Furthermore, the input variables of different departments were clustered in this study. It was observed that the prednisolone prescribing pattern was different for each clinic, and clinic information was considered to be an influential factor in erroneous dose detection. However, the name of the department name can vary, depending on the number of beds and features of the hospital. For example, in the university hospitals, medical departments are highly subdivided (e.g. “endocrinology and metabolism,” “nephrology,” “diabetes”), but in regional small or medium hospitals, integrated names are often listed (e.g. “general internal medicine”). In this study, the clustering of clinical departments was performed using prescription patterns of dose and days to construct a general-purpose model. However, since there has been no report on the standardization of the clustering of clinical departments for prednisolone prescription patterns, it is necessary to verify our method as the clustering by the Ward’s method with Euclidean and thresholds for dividing doses and days to create frequency distributions.

There are few reports of ML adaptation to medication error such as prescription audits [59,60,61,62,63,64]. To the best of our knowledge, this is the first report that ML was considered for prescription audits of drugs with a very wide range of clinical doses, such as oral steroids.

The results of this study show that even in the field of clinical drug safety, where the positive cases are few, ML dealing with imbalanced data may be useful for problems that cannot be solved by mathematical models.
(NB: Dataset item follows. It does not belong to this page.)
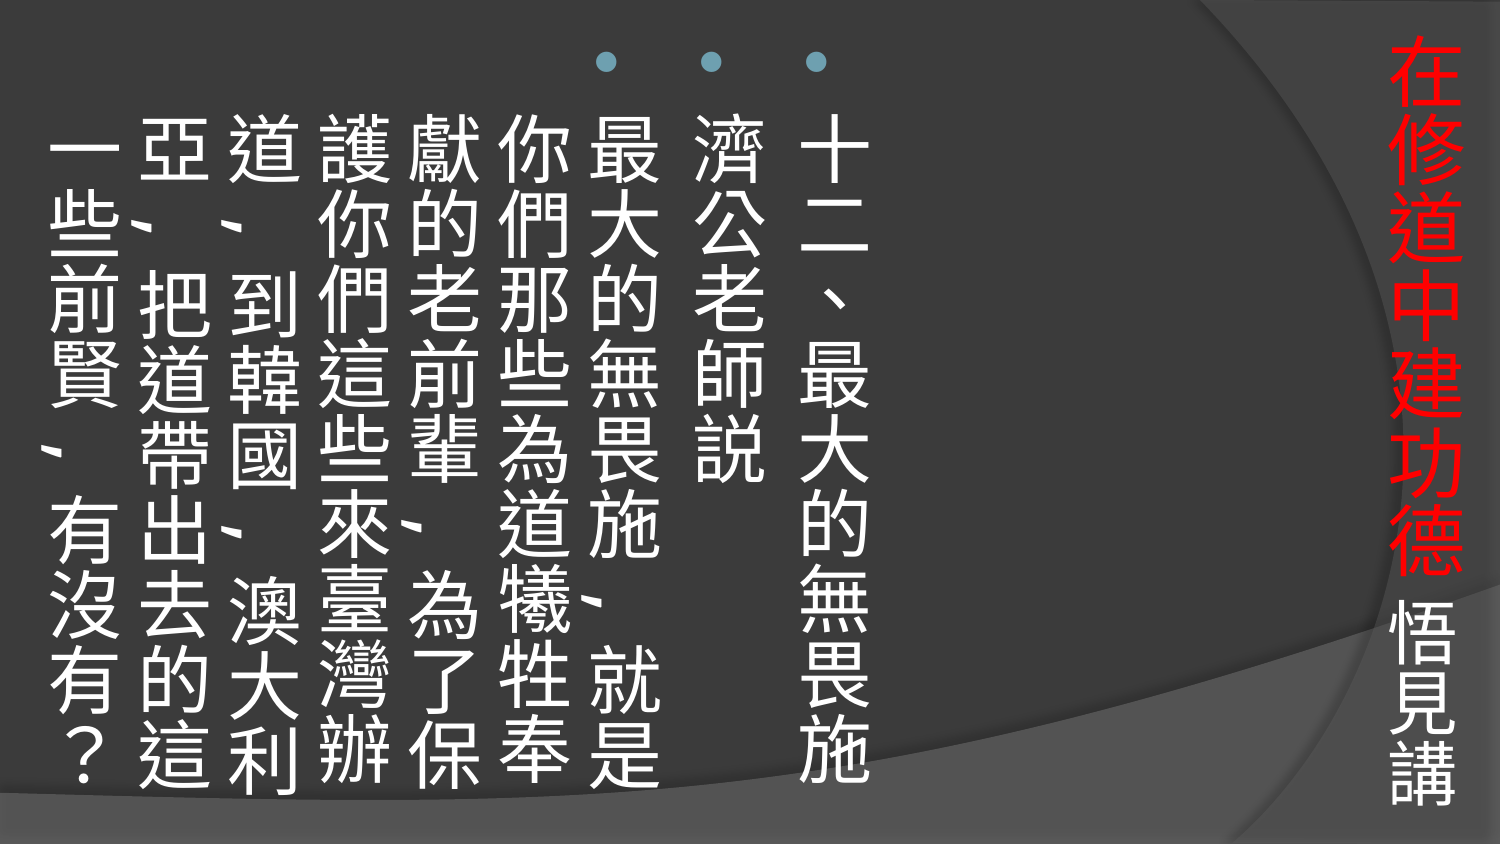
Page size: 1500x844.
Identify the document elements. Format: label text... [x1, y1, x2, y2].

list 十二、最大的無畏施 濟公老師説 最大的無畏施,就是你們那些為道犧牲奉獻的老前輩,為了保護你們這些來臺灣辦道,到韓國,澳大利亞,把道帶出去的這一些前賢,有沒有？ [29, 27, 1365, 820]
title 在修道中建功德 悟見講 [1364, 21, 1483, 820]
Prednisolone tablets, a commonly prescribed oral corticosteroid, is a high-risk drug, and its overdose or underdose is a significant risk to patients. Since this study targets prescription audit settings in pharmacies, a prediction model was constructed with an emphasis on recall to prevent under-detection. As a result, although we built a high-performance machine learning model, prescriptions that detect inappropriate doses of prednisolone should be reviewed by pharmacists for the necessary of prescription question to physicians. Accurate warning regarding prescription dosage errors with ML will be beneficial to both healthcare professionals and patients. It is expected that ML will be extensively utilized in clinical drug safety management, including prescription audits, to prevent serious incidents.